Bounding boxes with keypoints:
=== Begin Enclosure ===

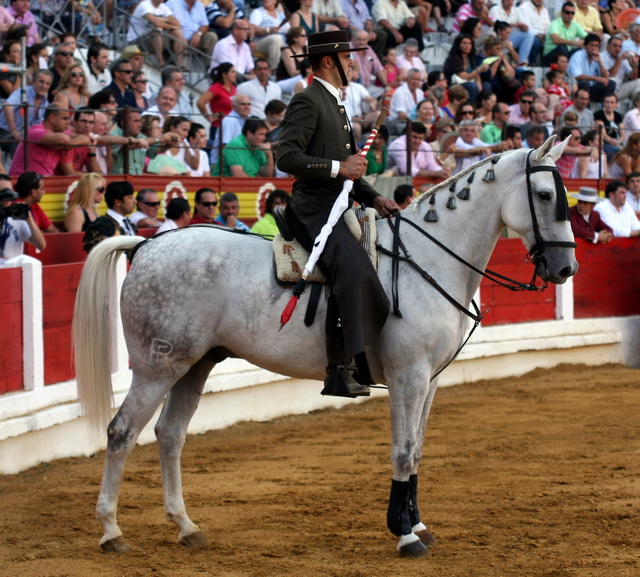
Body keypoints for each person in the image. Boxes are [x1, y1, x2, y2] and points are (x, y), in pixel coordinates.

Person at [276, 30, 399, 398]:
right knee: (353, 267)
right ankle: (338, 369)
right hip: (313, 207)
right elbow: (286, 157)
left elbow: (351, 172)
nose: (352, 61)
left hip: (337, 203)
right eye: (347, 56)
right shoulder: (307, 100)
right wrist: (336, 167)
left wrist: (375, 197)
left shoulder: (336, 103)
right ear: (328, 60)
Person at [9, 104, 91, 177]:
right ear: (52, 118)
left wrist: (66, 145)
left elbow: (85, 138)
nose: (68, 123)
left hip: (43, 181)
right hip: (22, 181)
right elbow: (64, 139)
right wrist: (66, 145)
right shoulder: (34, 131)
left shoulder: (60, 133)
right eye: (65, 118)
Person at [0, 68, 51, 161]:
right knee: (18, 141)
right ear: (33, 82)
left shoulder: (45, 103)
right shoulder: (23, 92)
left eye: (47, 83)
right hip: (4, 133)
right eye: (41, 82)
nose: (44, 86)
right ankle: (18, 172)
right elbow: (7, 106)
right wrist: (13, 130)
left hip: (26, 136)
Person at [128, 0, 185, 68]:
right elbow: (157, 23)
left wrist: (166, 19)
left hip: (151, 39)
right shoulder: (145, 5)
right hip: (137, 41)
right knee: (158, 29)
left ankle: (178, 64)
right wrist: (172, 26)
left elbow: (178, 23)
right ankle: (160, 62)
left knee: (177, 32)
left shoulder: (163, 7)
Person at [0, 184, 46, 261]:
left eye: (9, 199)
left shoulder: (18, 219)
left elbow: (41, 245)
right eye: (3, 199)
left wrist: (29, 219)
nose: (6, 202)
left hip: (12, 269)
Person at [567, 33, 615, 103]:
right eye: (591, 45)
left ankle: (605, 106)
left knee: (611, 83)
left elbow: (605, 78)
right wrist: (595, 78)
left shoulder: (598, 57)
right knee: (584, 83)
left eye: (596, 46)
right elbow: (577, 76)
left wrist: (600, 62)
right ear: (585, 46)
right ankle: (586, 105)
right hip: (576, 86)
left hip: (591, 88)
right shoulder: (577, 56)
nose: (594, 48)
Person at [197, 62, 237, 141]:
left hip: (232, 126)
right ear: (224, 75)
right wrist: (209, 117)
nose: (235, 74)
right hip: (219, 127)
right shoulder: (216, 88)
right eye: (232, 72)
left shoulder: (233, 87)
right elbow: (200, 102)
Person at [488, 0, 535, 67]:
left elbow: (523, 23)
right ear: (502, 1)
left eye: (512, 0)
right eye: (508, 0)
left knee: (529, 34)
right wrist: (514, 25)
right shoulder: (495, 9)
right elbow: (497, 25)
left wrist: (524, 27)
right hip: (497, 37)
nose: (510, 2)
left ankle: (522, 62)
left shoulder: (517, 10)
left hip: (510, 37)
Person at [543, 1, 587, 66]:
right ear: (562, 13)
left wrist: (585, 42)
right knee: (562, 47)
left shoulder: (575, 25)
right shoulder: (555, 23)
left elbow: (588, 38)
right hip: (551, 56)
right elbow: (556, 40)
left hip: (565, 54)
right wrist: (576, 43)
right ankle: (566, 68)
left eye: (572, 13)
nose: (570, 15)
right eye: (567, 12)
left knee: (580, 51)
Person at [599, 34, 640, 103]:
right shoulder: (601, 56)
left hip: (619, 90)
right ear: (607, 47)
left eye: (620, 46)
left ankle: (636, 106)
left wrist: (635, 64)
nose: (617, 48)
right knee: (612, 80)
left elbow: (633, 77)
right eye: (615, 45)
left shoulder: (622, 57)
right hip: (606, 91)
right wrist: (619, 61)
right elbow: (610, 76)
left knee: (639, 82)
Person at [247, 0, 286, 72]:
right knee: (276, 39)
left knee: (306, 42)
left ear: (275, 1)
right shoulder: (258, 12)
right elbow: (252, 28)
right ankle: (273, 70)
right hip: (261, 42)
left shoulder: (280, 15)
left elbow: (288, 30)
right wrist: (268, 30)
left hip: (282, 41)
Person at [518, 0, 551, 65]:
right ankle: (532, 63)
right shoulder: (523, 8)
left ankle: (548, 65)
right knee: (535, 41)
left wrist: (545, 35)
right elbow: (527, 27)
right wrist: (539, 35)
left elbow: (548, 27)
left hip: (543, 36)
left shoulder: (544, 10)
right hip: (530, 35)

=== End Enclosure ===

> [EXERCISE DIRECTIONS] Look above for the line holding "right elbow: (157, 23)" and the line holding "right knee: (584, 83)", then output exactly those two lines and every line between them, nothing more.

> [ANSWER SPACE]
right elbow: (157, 23)
left wrist: (166, 19)
left hip: (151, 39)
right shoulder: (145, 5)
right hip: (137, 41)
right knee: (158, 29)
left ankle: (178, 64)
right wrist: (172, 26)
left elbow: (178, 23)
right ankle: (160, 62)
left knee: (177, 32)
left shoulder: (163, 7)
Person at [0, 184, 46, 261]:
left eye: (9, 199)
left shoulder: (18, 219)
left elbow: (41, 245)
right eye: (3, 199)
left wrist: (29, 219)
nose: (6, 202)
left hip: (12, 269)
Person at [567, 33, 615, 103]:
right eye: (591, 45)
left ankle: (605, 106)
left knee: (611, 83)
left elbow: (605, 78)
right wrist: (595, 78)
left shoulder: (598, 57)
right knee: (584, 83)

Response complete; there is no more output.